Virgie Tovar felt the sting of diet culture in her youth, learning toxic messages because of the cultural education she, me, we, us receive as she states:

Yes, I dieted because I believed that it was only through weight loss that I could deserve to travel, wear cute clothes, and go on lots of dates with people I was hot for. But more than that, I wanted the stuff that those things represented: happiness, love, joy, and most importantly freedom. I was trying to starve my way into freedom. I was taught to believe that weight loss was the key to all of my heart’s greatest desires, but the truth is that it wasn’t. Because you can’t find self-love by walking a path paved by self-hatred (Tovar 110).

Tovar’s words speak to the narrative we have been taught in our society–being thin is to be loved, happy, joyous, and free, and we can only achieve these things once we are thin.

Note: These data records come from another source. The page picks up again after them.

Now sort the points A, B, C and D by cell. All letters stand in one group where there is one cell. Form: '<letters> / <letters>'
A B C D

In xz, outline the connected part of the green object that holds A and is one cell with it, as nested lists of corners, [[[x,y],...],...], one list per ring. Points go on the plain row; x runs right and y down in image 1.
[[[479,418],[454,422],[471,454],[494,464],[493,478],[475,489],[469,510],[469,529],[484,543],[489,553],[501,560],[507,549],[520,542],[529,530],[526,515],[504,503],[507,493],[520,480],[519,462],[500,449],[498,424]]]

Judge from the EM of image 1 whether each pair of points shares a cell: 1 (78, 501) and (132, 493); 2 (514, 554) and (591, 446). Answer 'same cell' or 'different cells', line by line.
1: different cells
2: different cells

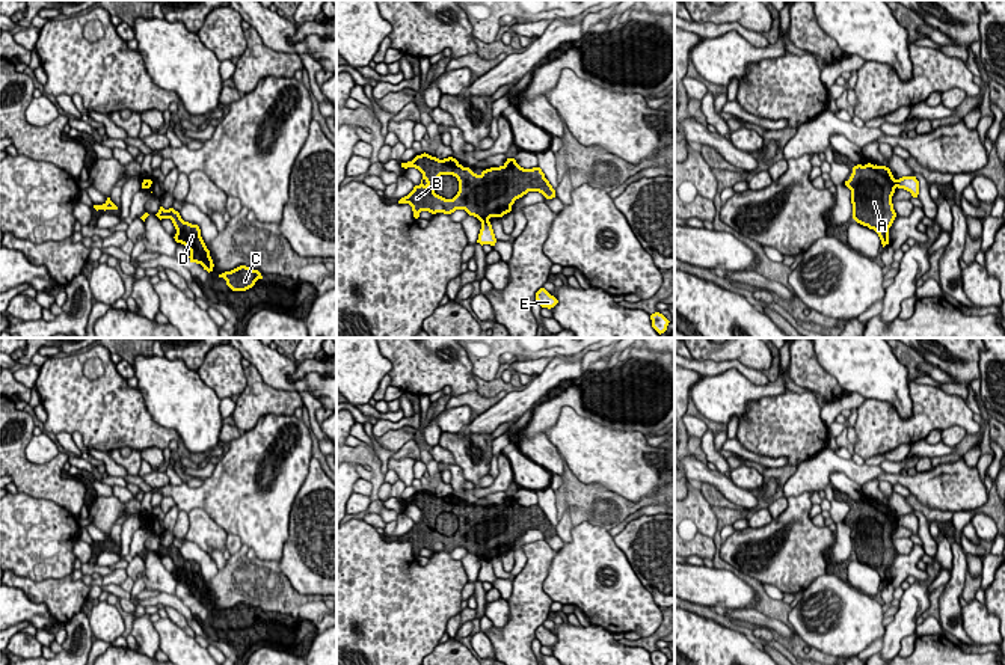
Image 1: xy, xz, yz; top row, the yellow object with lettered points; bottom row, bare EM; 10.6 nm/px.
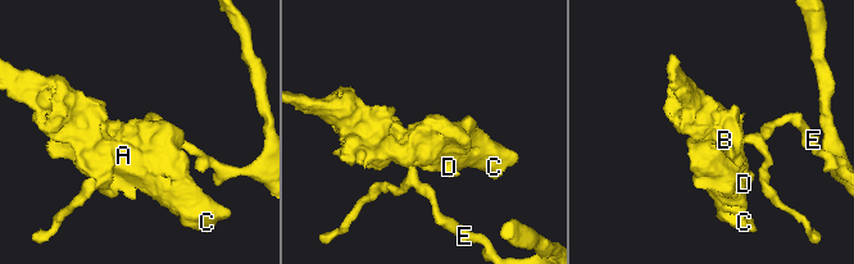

Instead, she challenges us to find love within ourselves and to chase freedom from oppression at all costs.

I do find optimism in Tovar’s words because while we can learn hatred and bigotry, we can also UNLEARN it. First, we need to understand where these messages come from. More often than not, oppressive frameworks we’ve learned result from capitalist, white supremacist, and patriarchal ideas that we have inherited from people before us. When we understand the oppression axis we exist in, we can then unlearn it. We can counter those oppressive ideologies by learning more about ourselves and the world concerning theories and frameworks that exist to dismantle those forces. Take critical race theory, intersectional feminist theory, queer theory, and Marxism as antithetical lenses to the oppressive ones we’ve learned. All we need to do is switch out our proverbial lenses and grab a new pair of glasses. We can entirely reinvent and re-see the world.

By daring to dream of a future without oppression, we begin to imagine systems where our bodies can live freely, dance, play and EAT without the associated codes we’ve inherited from cultures and people before us. This work of reinvention and re-visioning does not solely apply to fat liberation and diet culture because these two movements and cultures do not exist in a vacuum. Instead, our intersectional identities (race, class, gender, sexuality, ability, etc.) work in tandem to make us who we are–re-learning, re-inventing, re-visualizing the world takes the whole body, and it takes every BODY.  Imagining a future void of the oppressive systems is hard, but as Tovar writes, “What if I told you that you have the right to that world?” (117). We all have a right to feel safe, valid, happy, and loved in the bodies we were born into. It is our right. It is our right. And we’re gonna fight to make it happen. The collective fight we imagine will take all of us living in bodies to dismantle these oppressive systems together.


[1] Bracha Fishman, Sarah Golda, “Life in the Fat Underground.” Radiance Magazine Online, http://www.radiancemagazine.com/issues/1998/winter_98/fat_underground.html

[2] Bracha Fishman, Sarah Golda, “Life in the Fat Underground.” Radiance Magazine Online, http://www.radiancemagazine.com/issues/1998/winter_98/fat_underground.html

[3] Freespirit, Judy, and Aldebaran. “Fat Liberation Manifesto.” Off Our Backs, vol. 9, no. 4, 1979, pp. 18–18. JSTOR, www.jstor.org/stable/25773035. Accessed 11 Dec. 2020.